There are more native non-electrostatic contacts (2.1) than native electrostatic contacts (0.1) in the encounter complex. Likewise, all the native non-electrostatic contacts are long-ranged (distance longer than 6.0 Å, Fig 5C). We note that there are also many non-native non-electrostatic interactions within the encounter complex (average 7.5, Fig 5C). However, none of the non-native non-electrostatic interactions has a probability > 0.05 (S3 Fig).

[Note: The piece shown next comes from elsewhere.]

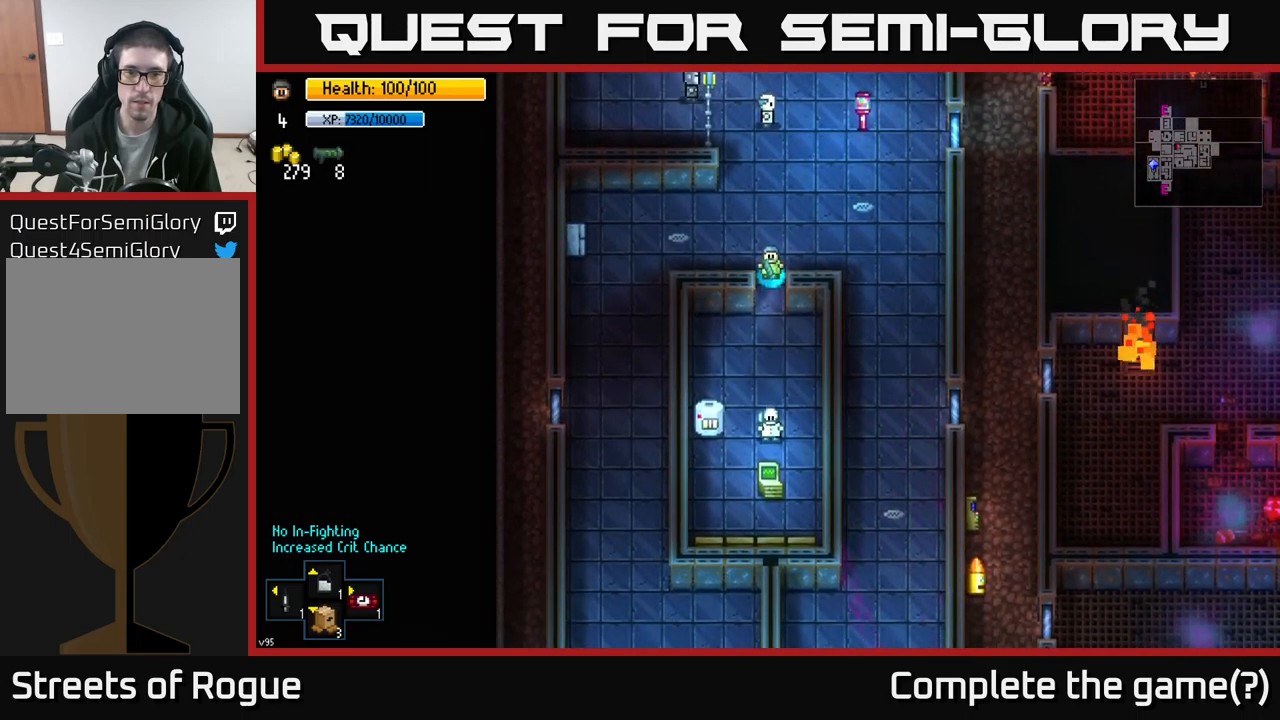
{"dt_ms": 500, "buttons": [], "left_stick": "center", "right_stick": "down", "events": [[66, "left_stick", "up"], [83, "right_stick", "down"], [300, "left_stick", "center"]]}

To dissect more fully the role of electrostatic forces from non-electrostatic ones in formation of the encounter complex we also performed simulations in the absence of charges for comparison. As previously very few native contacts were formed between previously charged residues. However the average number of non-native electrostatic contacts, both “opposite-charged” and “same-charged”, decreased to 2.1 and 1.9 respectively. The probability distribution of contact numbers has also changed so that the most likely number of contacts is 0 (Fig 7A and 7B), rather than 7 and 4 as obtained in simulations including electrostatics (10 mM). Most of the contacts formed are long-range. Examining the changes at the residue specific level indicates that this is mainly a result of a large decrease in “opposite-charged” contacts between Glu2/Glu3/Glu4/Glu5 of of PUMA and Mcl-1 (Fig 7D and S4A Fig), which will also affect the non-electrostatic interactions at this region (S4C Fig).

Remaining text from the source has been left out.